Task goal - Transcribe the passage of the article on nurses laundering their scrubs at home, starting at "Thinking that could" and ending at "but to continue.".

Some medical professionals worry about washing own scrubs
Hospital officials say the practice poses no infection risks
By Joy Victory Caller-Times
July 23, 2002
Just seconds before Dr. Michael Britt was about to begin surgery on a patient last week, he was told that nurses in the HCA-owned Bay Area Medical Center operating room might be wearing uniforms laundered at home.
Thinking that could increase the chance of infection, he considered canceling the surgery. But with his hands scrubbed, his gown and mask on, and the patient already under anesthesia, the orthopedic surgeon had no choice but to continue.
After the surgery, he canceled the rest of his procedures for the day and set about trying to figure out what was going on. As it turned out, the three hospitals under the HCA/Corpus Christi Medical Center umbrella and the six hospitals under the Christus Spohn Health Network recently instituted a home-laundering program for nurses - including those working in invasive environments, such as surgery, recovery, labor and delivery and intervention radiology.

Data listing -
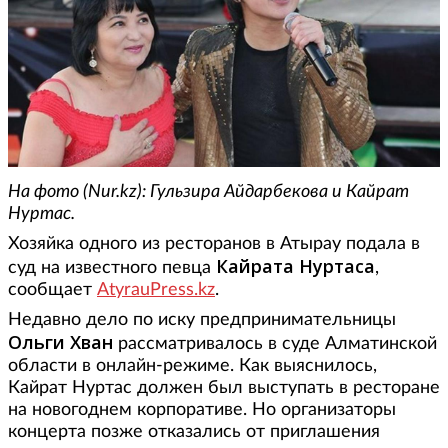
На фото (Nur.kz): Гульзира Айдарбекова и Кайрат
Нуртас.
Хозяйка одного из ресторанов в Атырау подала в
Кайрата Нуртаса
суд на известного певца
,
сообщает
AtyrauPress.kz
.
Недавно дело по иску предпринимательницы
Ольги Хван
рассматривалось в суде Алматинской
области в онлайн-режиме. Как выяснилось,
Кайрат Нуртас должен был выступать в ресторане
на новогоднем корпоративе. Но организаторы
концерта позже отказались от приглашения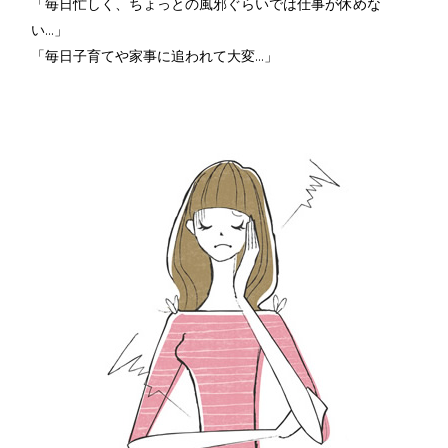
「毎日忙しく、ちょっとの風邪ぐらいでは仕事が休めな
い…」
「毎日子育てや家事に追われて大変…」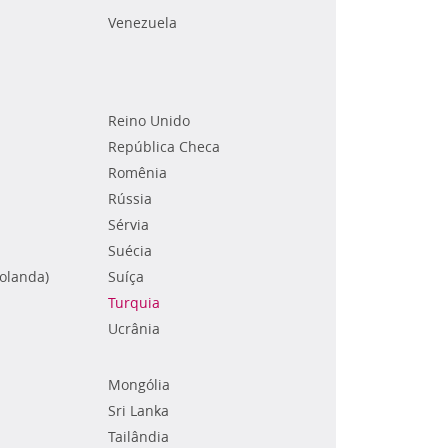
Venezuela
Reino Unido
República Checa
Romênia
Rússia
Sérvia
Suécia
Holanda)
Suíça
Turquia
Ucrânia
Mongólia
Sri Lanka
Tailândia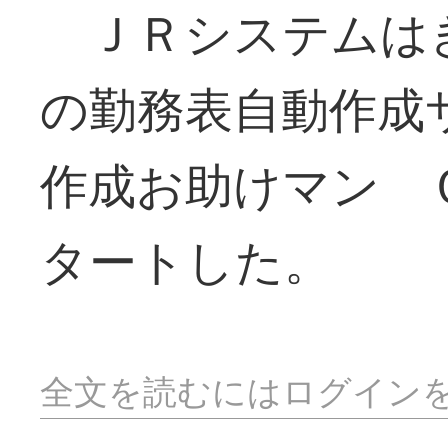
ＪＲシステムは
の勤務表自動作成
作成お助けマン 
タートした。
全文を読むにはログイン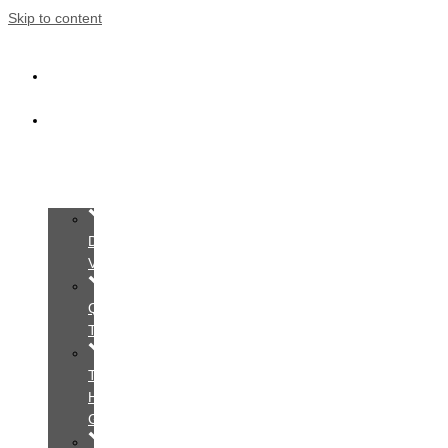
Skip to content
Trang
Chủ
Giới
Thiệu
Dịch
Vụ
Quy
Trình
Tìm
Hiểu
Gói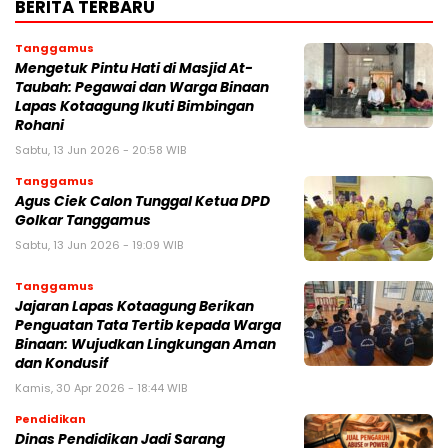
BERITA TERBARU
Tanggamus
Mengetuk Pintu Hati di Masjid At-
Taubah: Pegawai dan Warga Binaan
Lapas Kotaagung Ikuti Bimbingan
Rohani
Sabtu, 13 Jun 2026 - 20:58 WIB
Tanggamus
Agus Ciek Calon Tunggal Ketua DPD
Golkar Tanggamus
Sabtu, 13 Jun 2026 - 19:09 WIB
Tanggamus
Jajaran Lapas Kotaagung Berikan
Penguatan Tata Tertib kepada Warga
Binaan: Wujudkan Lingkungan Aman
dan Kondusif
Kamis, 30 Apr 2026 - 18:44 WIB
Pendidikan
Dinas Pendidikan Jadi Sarang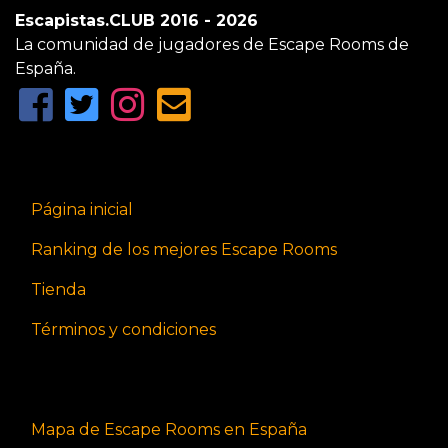
Escapistas.CLUB 2016 - 2026
La comunidad de jugadores de Escape Rooms de
España.
Página inicial
Ranking de los mejores Escape Rooms
Tienda
Términos y condiciones
Mapa de Escape Rooms en España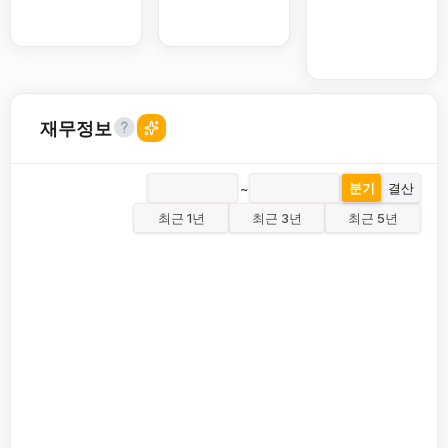
재무정보
~
분기
결산
최근 1년
최근 3년
최근 5년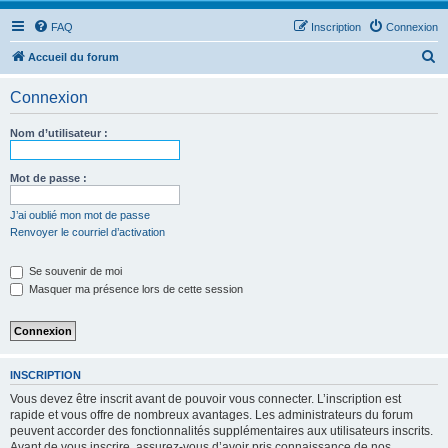
FAQ
Inscription
Connexion
R
Accueil du forum
e
Connexion
c
h
Nom d’utilisateur :
e
r
Mot de passe :
c
J’ai oublié mon mot de passe
h
Renvoyer le courriel d’activation
e
Se souvenir de moi
r
Masquer ma présence lors de cette session
INSCRIPTION
Vous devez être inscrit avant de pouvoir vous connecter. L’inscription est
rapide et vous offre de nombreux avantages. Les administrateurs du forum
peuvent accorder des fonctionnalités supplémentaires aux utilisateurs inscrits.
Avant de vous inscrire, assurez-vous d’avoir pris connaissance de nos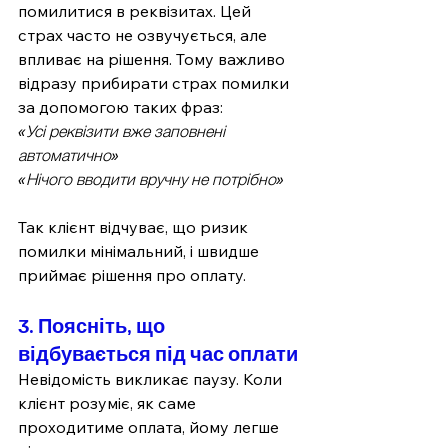
помилитися в реквізитах. Цей 
страх часто не озвучується, але 
впливає на рішення. Тому важливо 
відразу прибирати страх помилки 
за допомогою таких фраз:
«Усі реквізити вже заповнені 
автоматично»
«Нічого вводити вручну не потрібно»
Так клієнт відчуває, що ризик 
помилки мінімальний, і швидше 
приймає рішення про оплату.
3. Поясніть, що 
відбувається під час оплати
Невідомість викликає паузу. Коли 
клієнт розуміє, як саме 
проходитиме оплата, йому легше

Task output -
Thinking that could increase the chance of infection, he considered canceling the surgery. But with his hands scrubbed, his gown and mask on, and the patient already under anesthesia, the orthopedic surgeon had no choice but to continue.